C'era una volta il soft power

L'attacco da parte della Russia nei confronti dell'Ucraina avvenuto oramai più di due anni fa ha riportato in auge a livello mediatico un concetto per diversi anni trattato quasi solamente in ambito scolastico: la guerra fredda. C'è chi ipotizza che non sia mai finita e chi addirittura crede che non sia mai esistita. Una certezza c'è: si tratta di una dinamica, quella tra gli Stati Uniti e la Russia, che ha posto basi importanti nell'attuale situazione internazionale.
Gli ultimi avvenimenti nel mondo, a cui si aggiunge anche qualche dichiarazione, sembrano costruire un ponte tra la fine degli anni Ottanta e oggi. Se la caduta del muro di Berlino ha sancito simbolicamente la fine della guerra fredda, sicuramente più confusionaria e frastagliata è la ricostruzione dei vari fatti che hanno portato a questa svolta storica. A livello sociologico un concetto che nel tempo si è ritagliato il suo spazio è il "soft power". "Quando riesci a far sì che gli altri ammirino i tuoi ideali e che desiderino ciò che tu stesso vuoi, non serve utilizzare il bastone e la carota per far muovere le persone verso la tua direzione. La seduzione è sempre più efficace della coercizione" è la definizione data da Joseph Nye, il politologo americano che ha coniato il termine in questione.
Questa forma di potere, diffusa negli anni '90 e diretta accompagnatrice del mondo nel nuovo millennio, indubbiamente conserva un tratto lodevole volto a evitare la violenza tra le nazioni e ogni forma di minaccia che, in situazioni delicate, può tramutarsi in un'azione violenta. Il potere che gli viene contrapposto è l'hard power: per alcuni tratti simile ma chiaramente più indirizzato alla violenza. Armi e disponibilità militari sono l'oggetto di queste pressioni psicologiche volte al controllo internazionale. Attrazione e persuasione sono, invece, le basi del soft power. In chiave di rapporti internazionali si tratta di un sistema chiaramente più pacifico e che, non a caso, è stato adoperato da varie realtà dopo il "secolo breve".

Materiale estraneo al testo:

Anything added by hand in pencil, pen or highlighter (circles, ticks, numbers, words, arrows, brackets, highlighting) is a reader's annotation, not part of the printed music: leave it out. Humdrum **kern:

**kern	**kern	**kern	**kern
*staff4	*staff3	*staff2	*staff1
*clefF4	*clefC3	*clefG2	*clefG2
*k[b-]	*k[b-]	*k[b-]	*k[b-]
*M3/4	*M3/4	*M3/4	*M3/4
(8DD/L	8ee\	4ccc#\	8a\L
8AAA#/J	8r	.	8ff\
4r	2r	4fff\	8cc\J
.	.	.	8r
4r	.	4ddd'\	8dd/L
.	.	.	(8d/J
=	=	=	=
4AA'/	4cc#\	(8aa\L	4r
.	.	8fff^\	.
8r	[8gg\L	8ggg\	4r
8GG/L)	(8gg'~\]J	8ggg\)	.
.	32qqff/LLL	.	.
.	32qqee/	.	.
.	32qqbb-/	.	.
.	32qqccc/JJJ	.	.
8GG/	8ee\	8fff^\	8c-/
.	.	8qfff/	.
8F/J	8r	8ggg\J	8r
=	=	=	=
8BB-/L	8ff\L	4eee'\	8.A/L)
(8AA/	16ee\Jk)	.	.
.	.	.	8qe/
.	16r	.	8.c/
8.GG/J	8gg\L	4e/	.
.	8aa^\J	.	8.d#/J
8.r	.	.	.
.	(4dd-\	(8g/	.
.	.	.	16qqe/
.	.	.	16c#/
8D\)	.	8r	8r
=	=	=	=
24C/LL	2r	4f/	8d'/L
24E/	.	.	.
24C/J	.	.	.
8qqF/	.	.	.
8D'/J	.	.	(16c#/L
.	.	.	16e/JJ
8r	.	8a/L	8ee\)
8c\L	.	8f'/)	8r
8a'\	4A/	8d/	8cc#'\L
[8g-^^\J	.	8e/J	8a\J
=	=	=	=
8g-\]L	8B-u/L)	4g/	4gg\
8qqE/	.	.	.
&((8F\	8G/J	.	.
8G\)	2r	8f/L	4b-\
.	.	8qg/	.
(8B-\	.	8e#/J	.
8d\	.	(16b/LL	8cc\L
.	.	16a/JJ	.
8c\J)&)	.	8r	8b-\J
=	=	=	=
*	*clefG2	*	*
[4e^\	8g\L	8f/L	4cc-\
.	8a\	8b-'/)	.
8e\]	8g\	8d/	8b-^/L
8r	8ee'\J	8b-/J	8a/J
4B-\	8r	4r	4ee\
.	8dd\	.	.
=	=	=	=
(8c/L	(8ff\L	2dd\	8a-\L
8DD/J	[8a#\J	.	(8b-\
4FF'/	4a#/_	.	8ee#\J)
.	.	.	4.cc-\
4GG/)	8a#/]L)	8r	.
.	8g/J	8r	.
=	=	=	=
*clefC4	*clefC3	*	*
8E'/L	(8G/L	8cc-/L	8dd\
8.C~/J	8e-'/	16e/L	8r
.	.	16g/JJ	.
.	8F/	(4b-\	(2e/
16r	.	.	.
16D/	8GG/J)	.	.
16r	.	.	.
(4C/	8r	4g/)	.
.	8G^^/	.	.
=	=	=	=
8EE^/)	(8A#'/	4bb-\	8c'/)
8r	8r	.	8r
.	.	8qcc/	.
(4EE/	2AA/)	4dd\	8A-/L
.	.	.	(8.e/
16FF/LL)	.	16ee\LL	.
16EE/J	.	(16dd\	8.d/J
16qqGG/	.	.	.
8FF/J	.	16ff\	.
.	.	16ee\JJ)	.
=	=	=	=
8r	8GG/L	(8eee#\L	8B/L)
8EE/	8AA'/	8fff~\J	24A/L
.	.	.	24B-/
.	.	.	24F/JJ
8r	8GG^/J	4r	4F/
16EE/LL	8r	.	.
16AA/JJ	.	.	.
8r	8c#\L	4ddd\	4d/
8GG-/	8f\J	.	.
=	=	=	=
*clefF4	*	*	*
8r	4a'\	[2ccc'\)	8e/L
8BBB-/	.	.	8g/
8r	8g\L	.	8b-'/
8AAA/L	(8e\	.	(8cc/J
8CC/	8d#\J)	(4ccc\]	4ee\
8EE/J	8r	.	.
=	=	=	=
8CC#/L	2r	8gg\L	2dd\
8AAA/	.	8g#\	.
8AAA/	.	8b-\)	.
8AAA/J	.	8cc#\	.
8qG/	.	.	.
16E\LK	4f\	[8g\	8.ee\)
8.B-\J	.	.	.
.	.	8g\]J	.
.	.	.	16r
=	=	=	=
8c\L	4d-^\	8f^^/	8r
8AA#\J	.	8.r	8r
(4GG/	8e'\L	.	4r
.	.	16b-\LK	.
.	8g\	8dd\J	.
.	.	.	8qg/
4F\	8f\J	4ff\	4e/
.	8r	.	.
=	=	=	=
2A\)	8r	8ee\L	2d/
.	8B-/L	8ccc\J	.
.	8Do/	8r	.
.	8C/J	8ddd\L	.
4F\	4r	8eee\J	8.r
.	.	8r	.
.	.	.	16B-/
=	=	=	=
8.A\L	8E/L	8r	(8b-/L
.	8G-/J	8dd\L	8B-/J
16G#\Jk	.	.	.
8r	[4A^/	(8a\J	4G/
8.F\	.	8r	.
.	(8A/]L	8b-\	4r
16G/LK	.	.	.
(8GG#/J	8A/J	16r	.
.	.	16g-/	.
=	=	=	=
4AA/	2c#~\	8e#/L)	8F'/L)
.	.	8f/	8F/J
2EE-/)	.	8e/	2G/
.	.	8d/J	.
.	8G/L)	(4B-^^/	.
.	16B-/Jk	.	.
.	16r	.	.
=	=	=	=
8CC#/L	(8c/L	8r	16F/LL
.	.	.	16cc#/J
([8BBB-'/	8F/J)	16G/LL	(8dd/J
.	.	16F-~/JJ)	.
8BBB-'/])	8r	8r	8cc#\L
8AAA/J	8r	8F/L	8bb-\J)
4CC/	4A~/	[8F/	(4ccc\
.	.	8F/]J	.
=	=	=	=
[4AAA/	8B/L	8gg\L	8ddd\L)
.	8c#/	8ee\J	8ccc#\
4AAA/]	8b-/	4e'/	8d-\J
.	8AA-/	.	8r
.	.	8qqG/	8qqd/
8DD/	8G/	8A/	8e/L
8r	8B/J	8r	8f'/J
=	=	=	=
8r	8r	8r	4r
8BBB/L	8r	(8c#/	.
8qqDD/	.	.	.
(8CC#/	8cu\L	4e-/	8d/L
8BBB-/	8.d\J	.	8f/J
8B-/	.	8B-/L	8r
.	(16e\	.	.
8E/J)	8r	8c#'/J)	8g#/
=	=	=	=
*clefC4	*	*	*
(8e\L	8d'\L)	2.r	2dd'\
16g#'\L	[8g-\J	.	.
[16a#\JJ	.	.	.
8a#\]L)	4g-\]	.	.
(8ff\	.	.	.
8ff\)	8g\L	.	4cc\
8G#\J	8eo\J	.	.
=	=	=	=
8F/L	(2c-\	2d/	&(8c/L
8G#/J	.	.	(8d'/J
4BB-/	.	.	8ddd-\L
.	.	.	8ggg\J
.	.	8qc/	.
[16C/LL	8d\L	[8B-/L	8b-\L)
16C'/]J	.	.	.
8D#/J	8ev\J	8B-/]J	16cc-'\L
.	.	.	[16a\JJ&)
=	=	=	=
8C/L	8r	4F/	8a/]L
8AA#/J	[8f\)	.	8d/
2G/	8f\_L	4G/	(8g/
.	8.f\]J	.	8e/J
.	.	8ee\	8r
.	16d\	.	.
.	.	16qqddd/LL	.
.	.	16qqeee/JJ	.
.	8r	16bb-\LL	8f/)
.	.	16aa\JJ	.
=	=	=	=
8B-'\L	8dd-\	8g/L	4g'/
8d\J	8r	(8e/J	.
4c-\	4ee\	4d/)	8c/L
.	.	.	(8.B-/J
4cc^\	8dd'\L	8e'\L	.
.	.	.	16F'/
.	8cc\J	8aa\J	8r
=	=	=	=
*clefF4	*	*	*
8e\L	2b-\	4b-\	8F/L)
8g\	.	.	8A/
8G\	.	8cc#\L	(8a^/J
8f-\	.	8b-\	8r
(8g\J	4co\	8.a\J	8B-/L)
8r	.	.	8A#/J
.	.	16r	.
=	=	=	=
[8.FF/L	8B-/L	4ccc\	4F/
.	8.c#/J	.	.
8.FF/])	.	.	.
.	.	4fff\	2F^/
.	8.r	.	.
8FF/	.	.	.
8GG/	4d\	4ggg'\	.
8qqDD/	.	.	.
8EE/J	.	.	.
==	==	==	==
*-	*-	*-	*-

Ma il soft power, oggi, esiste ancora? O meglio: funziona ancora? Nell'idea di Nye il concetto, che pone le proprie radici in diverse teorie storico-sociali, nasce nello specifico come uno studio sugli Stati Uniti, paese in grado di avere un controllo sulla sfera internazionale grazie alla propria brillantezza. Un modello che molti altri stati hanno tentato di seguire e che, a larghi tratti, ha garantito anche una diffusa tranquillità. Una situazione oggi distante: la paura della guerra è tornata. O per meglio dire, si è risvegliata. Il tema legato ai conflitti nel mondo ha un'attenzione mediatica importante ed è argomento di discussione e di divisione politica in diversi paesi. Il posto che aveva l'attrazione di una nazione, il suo fascino interno e le potenzialità che questo mostrava è ora occupato dal sistema innescato dai conflitti nel mondo e dai rapporti tra stati che quotidianamente devono superare lo scoglio mediatico. Non si punta più sull'attrattività e sulla superiorità dei propri mezzi culturali e sociali. E lì dove viene cercata, non c'è più l'incidenza di prima. Le armi, le minacce, gli affronti stanno tornando sempre più al centro del controllo in una realtà che rischia di esserne fuori, però, dal controllo.